Exciting things are happening between private label and national brands at Hy-Vee’s, says its CEO. “We've seen private label products assume a major presence on store shelves,” says Ric Jurgens, CEO of Hy-Vee, “where they are competing head-to-head with national brands. Manufacturers are responding with more aggressive retail promotions in a battle for brand dominance. This kind of competition is exciting for our business and a great opportunity for consumers.” Jurgens was responding to questions in an interview appearing in Food Marketing Institute’s FMI Daily Lead newsletter. “There has been an evolution in customer attitudes toward private label that will continue in 2011,” Jurgen goes on to say. “During the recession, private label penetration increased across the country as customers switched to store brands in order to save money. A large percentage of those customers will stick with private label as they discover private label products provide value for their shopping dollars. Many analysts see this focus on value as the ‘new normal’ that's likely to linger beyond the recession.”

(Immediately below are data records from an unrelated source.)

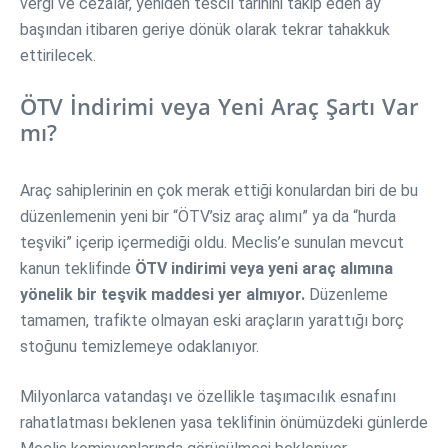
vergi ve cezalar, yeniden tescil tarihini takip eden ay
başından itibaren geriye dönük olarak tekrar tahakkuk
ettirilecek.
ÖTV İndirimi veya Yeni Araç Şartı Var
mı?
Araç sahiplerinin en çok merak ettiği konulardan biri de bu
düzenlemenin yeni bir “ÖTV’siz araç alımı” ya da “hurda
teşviki” içerip içermediği oldu. Meclis’e sunulan mevcut
kanun teklifinde
ÖTV indirimi veya yeni araç alımına
yönelik bir teşvik maddesi yer almıyor.
Düzenleme
tamamen, trafikte olmayan eski araçların yarattığı borç
stoğunu temizlemeye odaklanıyor.
Milyonlarca vatandaşı ve özellikle taşımacılık esnafını
rahatlatması beklenen yasa teklifinin önümüzdeki günlerde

Giant Food stores are home-brewing a connection to Ethiopia, according to a story that appeared in The Gazette for Maryland Community News Online. Pride of Ethiopia, a Silver Spring, Md.-based company, will sell Ethiopian coffee to 120 Giant Food stores in Maryland, Washington, D.C., Virginia and Delaware. The brand sells unroasted Ethiopian Harar beans and, as of last week, is the only unroasted coffee available at Giant Food. "It's a matter of community," Pride of Ethiopia owner Sophia Bunch says. "They are saying what they want. Whatever they say they want, we bring in." Roasting coffee is an Ethiopian tradition. Bunch says she wanted to cater to the large Ethiopian population in the area. There are roughly 250,000 Ethiopians in the Maryland, D.C., Virginia and Delaware region, according to the Ethiopian Embassy.
At least 90 percent of consumers who are responsible for a majority of grocery shopping are buying as many or more private-label products this year, according to an exclusive Ad Age/Ipsos Observer survey of U.S. consumers. These PL-related facts were unearthed in a survey that reveals nearly 30 percent of consumers report that they will buy presents for fewer people this year. The Ad Age/Ipsos Observer survey shows that nearly 90 percent of respondents buy at least some private-label products each time they shop. More than value, quality is a consideration, Ad Age reports. The survey finds two-thirds of consumers believe that the private-label products are of a comparable quality to their branded counterparts.